Despite Hone Harawira’s enthusiasm, I doubt s9 of the SOE Act can stop asset sales. From TVNZ:
Mana Party leader Hone Harawira is making a bold claim that the Treaty of Waitangi can be used to stop state owned asset sales and is calling on Maori to reject the necessary law change at a series of Government-organised Hui.
The Government has planned a series of hui to consult with Maori on legislative changes it considers necessary in order to float the minority shareholdings of four State Owned Enterprises (SOEs).
"Section 9 of the State Owned Enterprises Act says that the Crown must not act in a manner inconsistent with the Treaty. And to sell off assets that Maori still have claim over is inconsistent with the Treaty," Harawira told TV ONE's Breakfast.
"The Treaty is stopping the Government from flogging off the nation's assets, so they're gonna throw the Treaty out," claims Harawira.

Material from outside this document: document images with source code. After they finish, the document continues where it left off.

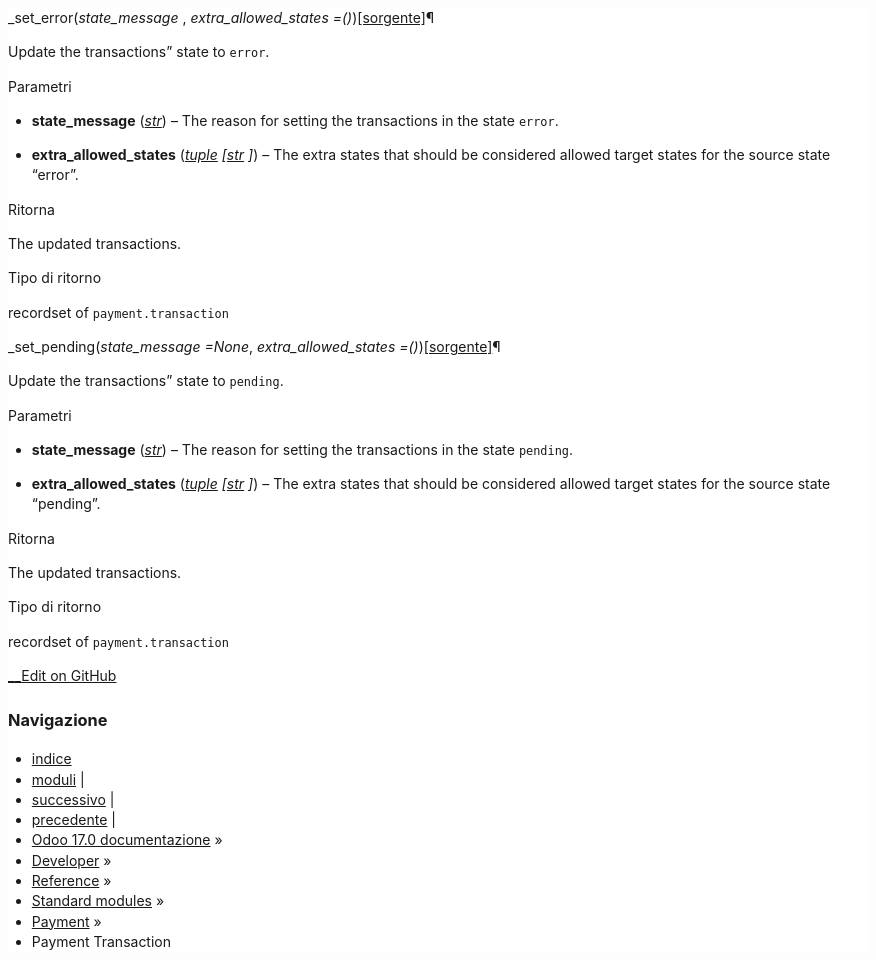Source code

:_set_error(_state_message_ , _extra_allowed_states =()_)[[sorgente]](https://github.com/odoo/odoo/blob/17.0/addons/payment/models/payment_transaction.py#L771)¶
    

Update the transactions” state to `error`.

Parametri
    

  * **state_message** ([_str_](https://docs.python.org/3/library/stdtypes.html#str "\(in Python v3.13\)")) – The reason for setting the transactions in the state `error`.

  * **extra_allowed_states** ([_tuple_](https://docs.python.org/3/library/stdtypes.html#tuple "\(in Python v3.13\)") _[_[_str_](https://docs.python.org/3/library/stdtypes.html#str "\(in Python v3.13\)") _]_) – The extra states that should be considered allowed target states for the source state “error”.



Ritorna
    

The updated transactions.

Tipo di ritorno
    

recordset of `payment.transaction`

_set_pending(_state_message =None_, _extra_allowed_states =()_)[[sorgente]](https://github.com/odoo/odoo/blob/17.0/addons/payment/models/payment_transaction.py#L701)¶
    

Update the transactions” state to `pending`.

Parametri
    

  * **state_message** ([_str_](https://docs.python.org/3/library/stdtypes.html#str "\(in Python v3.13\)")) – The reason for setting the transactions in the state `pending`.

  * **extra_allowed_states** ([_tuple_](https://docs.python.org/3/library/stdtypes.html#tuple "\(in Python v3.13\)") _[_[_str_](https://docs.python.org/3/library/stdtypes.html#str "\(in Python v3.13\)") _]_) – The extra states that should be considered allowed target states for the source state “pending”.



Ritorna
    

The updated transactions.

Tipo di ritorno
    

recordset of `payment.transaction`

[ __Edit on GitHub](https://github.com/odoo/documentation/edit/17.0/content/developer/reference/standard_modules/payment/payment_transaction.rst)

### Navigazione

  * [indice](../../../../genindex.html "Indice generale")
  * [moduli](../../../../py-modindex.html "Indice del modulo Python") |
  * [successivo](../../cli.html "Command-line interface \(CLI\)") |
  * [precedente](payment_token.html "Payment Token") |
  * [Odoo 17.0 documentazione](../../../../index-2.html) »
  * [Developer](../../../../developer.html) »
  * [Reference](../../../reference.html) »
  * [Standard modules](../../standard_modules.html) »
  * [Payment](../payment.html) »
  * Payment Transaction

The Waitangi Tribunal (WT) sets out the following principles: reciprocity and partnership, active protection, equity and options and redress. The Court follows, roughly speaking, the same principles. However, unlike the WT, the Court explicitly recognises the Crown’s right to govern and the duty to consult as stand alone principles.
A Maori claimant could lodge a claim with the WT, but a WT decision would have no binding effect. A claim would have to be filed in the High Court. In my opinion, a case exists, but not a very strong one.
If I were the claimant, I’d argue that the Crown is breaching the principle of active protection. Under this principle the Crown must take active steps to ensure Maori interests are protected. The sale of SOE’s runs contrary to Maori interests as, arguably, the Crown’s ability to offer redress is affected through the loss ongoing revenue and the loss of land that could be included in any settlement. A broader argument is that Maori consumers will be affected through higher power prices and decreased government services in the long run. The late Sir Robin Cooker, NZ’s greatest jurist, held that the Crown’s duty is “not merely passive but extends to active protection of Maori people in the use of their lands and waters to the fullest extent practicable”. As you can see, a strong obligation rests on the Crown.
The sale of state power companies will also impact on Maori relationships with their taonga. The WT holds that “The Treaty guarantee of rangatiratanga requires a high priority for Maori interests when proposed works may impact on Maori taonga. If the Crown is ever to be justified in exercising it’s power to govern in a manner which is inconsistent with and overrides the fundamental rights guaranteed to Maori in Article II, it should be only in exceptional circumstances and as a last resort in the national interest”. Reducing the deficit is in the national interest, however on any objective measure asset sales are not the option of last resort.
Selling state power companies will also affect the relationship Maori have with their waterways (i.e taonga). Maori will have fewer rights when it comes to determining the status and use of rivers, tributaries, dams and so on.
The debate around what, if any, rights Maori have in relation to water is still not settled. Given the Crown does not know exactly what rights Maori have, or should have, it would be unfair to pass off water rights to private entities. It is incumbent upon the Crown to actively give affect to and protect Maori property rights and management rights, however if water rights are passed onto private interests Maori customary rights will be diminished against private property rights. Clearly, if the government passes on water rights to private interests this will run against the principle of active protection.
These are just some of the arguments that can be made against the government. I have not taken into account previous decisions of the Court that may favour or harm a claim against the government. At the end of the day, the Crown has a right to govern as they see fit. I come back to Sir Cooke who said “the principles of the Treaty do not authorise unreasonable restrictions on the right of a duly elected government to follow its chosen policy. Indeed, to try and shackle the Government unreasonably would itself be inconsistent with those principles”. Hone Harawira can hope that the Treaty will stop asset sales, but if you ask me he’s hoping in vein.
UPDATE: I should add that it makes perfect commercial sense to exempt a treaty clause, meaning a s9 type clause, from the new legislation needed to sell shares in the SOEs. A treaty clause would add some uncertainty around the assets and drive the share price down. However, refusing to insert a treaty clause in the new legislation is probably a breach of the principles.